REQUIREMENT →
Copy exactly, and only, the lines from the line containing "皮带草莓视频APP黄色" through the last line of the records below, both included, and leave out any pictures.

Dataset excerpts
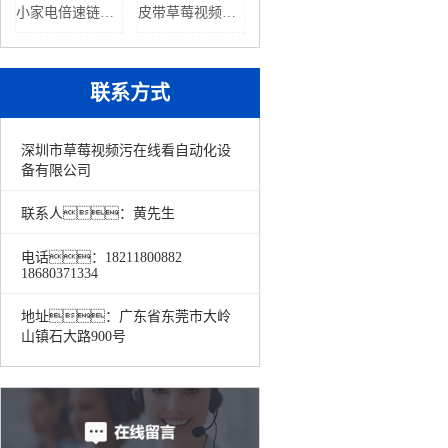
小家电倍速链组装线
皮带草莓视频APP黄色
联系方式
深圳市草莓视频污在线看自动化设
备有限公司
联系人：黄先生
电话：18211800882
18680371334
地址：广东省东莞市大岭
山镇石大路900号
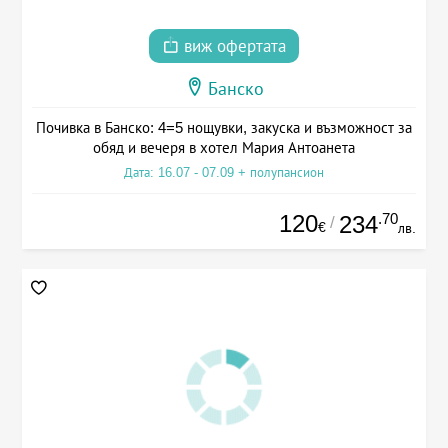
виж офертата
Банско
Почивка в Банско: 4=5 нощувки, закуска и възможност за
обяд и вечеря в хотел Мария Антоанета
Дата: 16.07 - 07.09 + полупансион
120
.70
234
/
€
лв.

ANSWER TO THIS EXERCISE →
皮带草莓视频APP黄色
联系方式
深圳市草莓视频污在线看自动化设
备有限公司
联系人：黄先生
电话：18211800882
18680371334
地址：广东省东莞市大岭
山镇石大路900号
виж офертата
Банско
Почивка в Банско: 4=5 нощувки, закуска и възможност за
обяд и вечеря в хотел Мария Антоанета
Дата: 16.07 - 07.09 + полупансион
120
.70
234
/
€
лв.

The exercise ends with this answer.